Greco Enrico Maria, Ferrario Marco, Romano Salvatore
Cardiology Department, Uboldo Hospital, Cernusco sul Naviglio, Milan, Italy.
Pacing Clin Electrophysiol. 2003 Apr;26(4 Pt 1):812-8. doi: 10.1046/j.1460-9592.2003.t01-1-00144.x.
An innovative control parameter for rate responsive (RR) pacing that uses a sensor to measure mechanical vibrations generated by the myocardium during the isovolumetric contraction phase (peak endocardial acceleration [PEA]), has been devised by SORIN Biomedica (BEST Living System). To assess the physiological sensitivity of the pacemaker sensor along with reliability of the algorithm to supply appropriate pacing rates three different relationships were examined (linear regression analysis): (1) recorded deltaPEA exercise steps against the calculated energy cost of exercise (MET), (2) exercise pacing rates against predicted values, and (3) deltaPEA against exercise pacing rates. Fifteen patients (mean age 68 +/- 12 years) in NYHA Class I-II, implanted with the BEST Living System (Living 1 DDDR pacemaker) for advanced AVB and/or SSS, underwent one of the following maximal exercise stress protocols: bicycle (25 W, 2-minute steps) or Bruce or Chronotropic Assessment Exercise Protocol (CAEP). Pacing rates for each step were matched against those predicted by a reliable and tested custom software called Pacing Rate Profile Software (PRPS). The PRPS is based on the oxygen pulse reserve (OPR) method (OPR = VO2 reserve divided by heart rate reserve), American College of Sports Medicine (ACSM) formulas for calculating workload/metabolic requirements, and data derived from the Weber functional classes. On the basis of certain patient, data the PRPS then supplies appropriate metabolic pacing rate profiles. In all 15 patients linear regression analysis of deltaPEA against MET, as evaluated during the exercise protocol steps, showed a high correlation (r = 0.97). Likewise, a high correlation was also obtained between PRPS predicted heart rates and exercise pacing rates (r = 0.96) and PEA against exercise pacing rates (r = 0.96). The results of this study show that, through PEA dynamic monitoring, the SORIN Best Living System produces physiological pacing rates that are significantly related to metabolic needs.

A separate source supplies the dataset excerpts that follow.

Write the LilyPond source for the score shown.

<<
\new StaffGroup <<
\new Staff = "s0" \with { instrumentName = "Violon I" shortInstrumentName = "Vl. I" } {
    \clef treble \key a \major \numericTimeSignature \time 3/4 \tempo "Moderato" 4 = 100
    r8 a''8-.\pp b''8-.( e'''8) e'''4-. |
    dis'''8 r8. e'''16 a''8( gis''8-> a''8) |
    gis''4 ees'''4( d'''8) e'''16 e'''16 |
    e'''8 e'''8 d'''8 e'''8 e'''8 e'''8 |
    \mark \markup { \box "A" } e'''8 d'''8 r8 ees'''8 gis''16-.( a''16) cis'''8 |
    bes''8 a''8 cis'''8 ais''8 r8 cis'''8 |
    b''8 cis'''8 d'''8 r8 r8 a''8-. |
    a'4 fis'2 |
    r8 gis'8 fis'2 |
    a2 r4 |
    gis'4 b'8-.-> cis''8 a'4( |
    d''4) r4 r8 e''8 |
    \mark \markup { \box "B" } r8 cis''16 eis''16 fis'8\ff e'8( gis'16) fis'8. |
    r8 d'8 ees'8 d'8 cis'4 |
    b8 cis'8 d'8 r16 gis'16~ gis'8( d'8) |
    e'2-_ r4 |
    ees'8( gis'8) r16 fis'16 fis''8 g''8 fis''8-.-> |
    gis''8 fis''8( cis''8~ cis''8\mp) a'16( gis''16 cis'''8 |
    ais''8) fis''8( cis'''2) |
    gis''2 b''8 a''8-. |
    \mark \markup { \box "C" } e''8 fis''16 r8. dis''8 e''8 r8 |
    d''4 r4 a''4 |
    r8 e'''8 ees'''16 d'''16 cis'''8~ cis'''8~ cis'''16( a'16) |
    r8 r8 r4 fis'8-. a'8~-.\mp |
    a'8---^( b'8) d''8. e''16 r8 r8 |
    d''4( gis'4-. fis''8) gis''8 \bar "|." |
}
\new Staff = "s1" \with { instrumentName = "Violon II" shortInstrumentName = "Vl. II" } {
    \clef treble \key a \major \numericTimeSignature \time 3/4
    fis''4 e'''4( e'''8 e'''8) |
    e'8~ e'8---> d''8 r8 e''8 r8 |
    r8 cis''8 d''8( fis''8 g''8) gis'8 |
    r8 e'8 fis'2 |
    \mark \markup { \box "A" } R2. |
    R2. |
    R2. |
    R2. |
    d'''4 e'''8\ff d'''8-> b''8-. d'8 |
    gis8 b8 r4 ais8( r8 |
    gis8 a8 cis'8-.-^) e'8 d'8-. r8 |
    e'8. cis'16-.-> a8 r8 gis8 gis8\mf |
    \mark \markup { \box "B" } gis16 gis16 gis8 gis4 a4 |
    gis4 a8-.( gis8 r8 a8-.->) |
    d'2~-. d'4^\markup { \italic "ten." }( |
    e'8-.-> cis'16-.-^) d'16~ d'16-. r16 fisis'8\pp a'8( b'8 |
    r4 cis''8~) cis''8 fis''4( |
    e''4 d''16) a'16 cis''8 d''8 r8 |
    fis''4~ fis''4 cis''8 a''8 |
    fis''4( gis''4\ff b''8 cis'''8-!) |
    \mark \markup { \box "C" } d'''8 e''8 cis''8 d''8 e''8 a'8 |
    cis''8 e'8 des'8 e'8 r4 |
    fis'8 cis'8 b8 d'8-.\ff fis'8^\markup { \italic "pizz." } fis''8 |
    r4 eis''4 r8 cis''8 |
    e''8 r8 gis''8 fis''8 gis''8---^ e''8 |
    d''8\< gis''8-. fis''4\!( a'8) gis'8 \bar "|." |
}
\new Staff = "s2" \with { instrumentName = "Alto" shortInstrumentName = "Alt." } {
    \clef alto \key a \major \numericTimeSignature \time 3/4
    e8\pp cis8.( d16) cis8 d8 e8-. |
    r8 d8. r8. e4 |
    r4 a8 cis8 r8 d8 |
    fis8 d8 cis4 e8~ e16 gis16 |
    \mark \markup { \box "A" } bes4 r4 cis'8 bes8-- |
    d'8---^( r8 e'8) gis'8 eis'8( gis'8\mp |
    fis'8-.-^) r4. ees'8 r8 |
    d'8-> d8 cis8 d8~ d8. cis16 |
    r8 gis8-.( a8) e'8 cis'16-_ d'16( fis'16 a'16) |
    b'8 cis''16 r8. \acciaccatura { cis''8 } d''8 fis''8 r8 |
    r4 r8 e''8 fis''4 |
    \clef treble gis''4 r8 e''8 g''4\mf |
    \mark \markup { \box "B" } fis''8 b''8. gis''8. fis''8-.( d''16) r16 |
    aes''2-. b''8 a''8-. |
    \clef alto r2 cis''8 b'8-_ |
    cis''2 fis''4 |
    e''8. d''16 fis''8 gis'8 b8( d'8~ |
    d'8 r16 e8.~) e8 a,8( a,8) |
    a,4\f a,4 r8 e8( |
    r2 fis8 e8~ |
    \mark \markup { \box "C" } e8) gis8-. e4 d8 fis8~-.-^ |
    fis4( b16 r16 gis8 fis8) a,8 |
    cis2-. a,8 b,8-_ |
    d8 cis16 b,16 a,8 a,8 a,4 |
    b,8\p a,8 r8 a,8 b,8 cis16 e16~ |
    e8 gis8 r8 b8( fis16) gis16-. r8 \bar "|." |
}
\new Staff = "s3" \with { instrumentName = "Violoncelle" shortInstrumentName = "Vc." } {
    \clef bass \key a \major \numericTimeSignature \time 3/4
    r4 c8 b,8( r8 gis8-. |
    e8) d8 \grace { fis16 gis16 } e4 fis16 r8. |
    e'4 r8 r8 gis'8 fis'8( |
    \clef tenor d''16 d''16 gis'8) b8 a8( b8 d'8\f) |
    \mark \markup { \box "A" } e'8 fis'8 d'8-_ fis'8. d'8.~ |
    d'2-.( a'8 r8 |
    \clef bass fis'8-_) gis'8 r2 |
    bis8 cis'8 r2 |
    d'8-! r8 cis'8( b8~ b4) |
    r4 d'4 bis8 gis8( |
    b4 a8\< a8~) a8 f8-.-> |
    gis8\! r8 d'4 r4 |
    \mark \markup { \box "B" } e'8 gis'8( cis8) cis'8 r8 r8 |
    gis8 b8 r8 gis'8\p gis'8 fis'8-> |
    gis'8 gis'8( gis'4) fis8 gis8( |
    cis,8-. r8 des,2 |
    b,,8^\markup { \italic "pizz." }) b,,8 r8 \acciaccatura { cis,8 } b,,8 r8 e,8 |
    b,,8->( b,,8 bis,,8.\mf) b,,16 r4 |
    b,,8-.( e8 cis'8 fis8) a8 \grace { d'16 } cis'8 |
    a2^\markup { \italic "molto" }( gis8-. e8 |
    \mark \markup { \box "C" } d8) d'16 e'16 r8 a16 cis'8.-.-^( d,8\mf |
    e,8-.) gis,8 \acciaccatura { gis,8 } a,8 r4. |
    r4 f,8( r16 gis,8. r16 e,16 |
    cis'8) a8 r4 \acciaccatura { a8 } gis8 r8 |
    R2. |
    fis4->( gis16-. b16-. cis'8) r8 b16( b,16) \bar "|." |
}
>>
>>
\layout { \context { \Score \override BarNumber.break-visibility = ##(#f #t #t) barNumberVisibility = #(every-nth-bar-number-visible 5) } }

索林生物医学公司(最佳生活系统)设计了一种用于频率应答(RR)起搏的创新控制参数,该参数利用传感器测量等容收缩期心肌产生的机械振动(心内膜峰值加速度[PEA])。为了评估起搏器传感器的生理敏感性以及算法提供适当起搏频率的可靠性,研究了三种不同的关系(线性回归分析):(1)记录的ΔPEA运动步数与计算出的运动能量消耗(代谢当量),(2)运动起搏频率与预测值,以及(3)ΔPEA与运动起搏频率。15名纽约心脏协会I-II级患者(平均年龄68±12岁),因高级房室传导阻滞和/或病态窦房结综合征植入最佳生活系统(Living 1 DDDR起搏器),接受了以下最大运动应激方案之一:自行车运动(25瓦,2分钟递增)或布鲁斯运动或变时性评估运动方案(CAEP)。将每个步骤的起搏频率与一个名为起搏频率剖面软件(PRPS)的可靠且经过测试的定制软件预测的频率进行匹配。PRPS基于氧脉搏储备(OPR)方法(OPR = 氧耗储备除以心率储备)、美国运动医学学院(ACSM)计算工作量/代谢需求的公式以及从韦伯功能分级得出的数据。然后,PRPS根据某些患者数据提供适当的代谢起搏频率剖面。在所有15名患者中,在运动方案步骤中评估的ΔPEA与代谢当量的线性回归分析显示出高度相关性(r = 0.97)。同样,PRPS预测心率与运动起搏频率之间(r = 0.96)以及PEA与运动起搏频率之间(r = 0.96)也获得了高度相关性。这项研究的结果表明,通过PEA动态监测,索林最佳生活系统产生的生理起搏频率与代谢需求显著相关。